1lisac, I remember that NW produced about average in my Chicago area garden, not overboard but not stingy either. I don't think that this was a good year to judge any tomato in Texas. I grow NW because DH really likes it. But I'm moving it to my fall line-up based on the above information. We'll see if it does any better then. I will say that all the determinates I grew did well until the heat moved in. I managed to freeze quite a bit of sauce, and that was what I wanted.
I don't think it was a good year either. Jeez... This year I planted a larger variety of plants then I ever have before. Some of the plants died before they could even produce fruit. Even my old standards didn't do well, I'm not writing off any of this year's varieties. I really hope none of us have to go through another summer like this last one.
Terri-I didn't realize what you meant by your northern garden. That's really northern!
1lisac, yeah! I loved my house up there, but there wasn't much space between the houses and I was cold almost all the time. When DH suggested we sell and move the business to a more small-business- friendly state I said I wanted someplace warm but still with fall and winter. Just not as long or cold winter. And someplace where we could afford to have some land out in the country so my neighbors would not be leaning over the fence and telling me whatever I was doing was wrong or whatever. So we moved to Texas!
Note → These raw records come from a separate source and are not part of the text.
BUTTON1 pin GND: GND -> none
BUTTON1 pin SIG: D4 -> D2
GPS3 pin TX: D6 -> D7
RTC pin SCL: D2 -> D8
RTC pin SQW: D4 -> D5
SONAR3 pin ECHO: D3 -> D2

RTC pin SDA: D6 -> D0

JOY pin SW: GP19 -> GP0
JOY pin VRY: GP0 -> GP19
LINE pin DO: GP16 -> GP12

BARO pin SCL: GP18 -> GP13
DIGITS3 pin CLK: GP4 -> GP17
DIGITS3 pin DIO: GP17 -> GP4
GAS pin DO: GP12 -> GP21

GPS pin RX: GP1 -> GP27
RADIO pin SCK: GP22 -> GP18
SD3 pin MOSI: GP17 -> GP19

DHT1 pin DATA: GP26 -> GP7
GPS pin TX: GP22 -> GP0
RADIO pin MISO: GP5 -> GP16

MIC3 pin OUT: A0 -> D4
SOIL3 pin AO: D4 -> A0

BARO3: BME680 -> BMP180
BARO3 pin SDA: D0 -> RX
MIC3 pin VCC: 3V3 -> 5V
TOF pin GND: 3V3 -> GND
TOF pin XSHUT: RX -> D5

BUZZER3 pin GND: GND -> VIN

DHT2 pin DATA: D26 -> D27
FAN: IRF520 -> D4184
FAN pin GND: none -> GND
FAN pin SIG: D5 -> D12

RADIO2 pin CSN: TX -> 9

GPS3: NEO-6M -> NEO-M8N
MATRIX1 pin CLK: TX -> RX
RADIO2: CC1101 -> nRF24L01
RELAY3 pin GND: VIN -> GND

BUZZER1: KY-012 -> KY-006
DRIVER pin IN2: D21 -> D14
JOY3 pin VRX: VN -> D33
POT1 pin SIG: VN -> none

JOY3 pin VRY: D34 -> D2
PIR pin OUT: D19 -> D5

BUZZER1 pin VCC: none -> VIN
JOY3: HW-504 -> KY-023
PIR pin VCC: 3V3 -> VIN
Smart Gardener is a free online service we just launched last May that makes planning a garden really easy and convenient. You drag and drop garden beds to layout your garden and it helps you find plants (from the vendors mentioned) perfect for your location, growing conditions and time of year. Then it generates an intelligent plan based on the size of your household and even sends you weekly To Dos created just for your garden. It also has Garden Journal that can keep track for you! Check it out and give us feedback! http://www.smartgardener.com
BTW We offer over 700 heirloom, non-GMO seeds too. We've partnered with Peaceful Valley (groworganic.com), Baker Creek Heirlooms (Rareseeds.com) and Southern Exposure Seed Exchange (southernexposure.com).
Thanks, Kristee, for sharing your Smart Gardener Link. I will check it out. I have long standing friends with several of the Baker Creek folks and Ira Wallace is my dear friend at Southern Exposure Seed Exchange. I see her each Fall when she visits us in Kentucky at our October Seed Swap! You are more than welcome to come!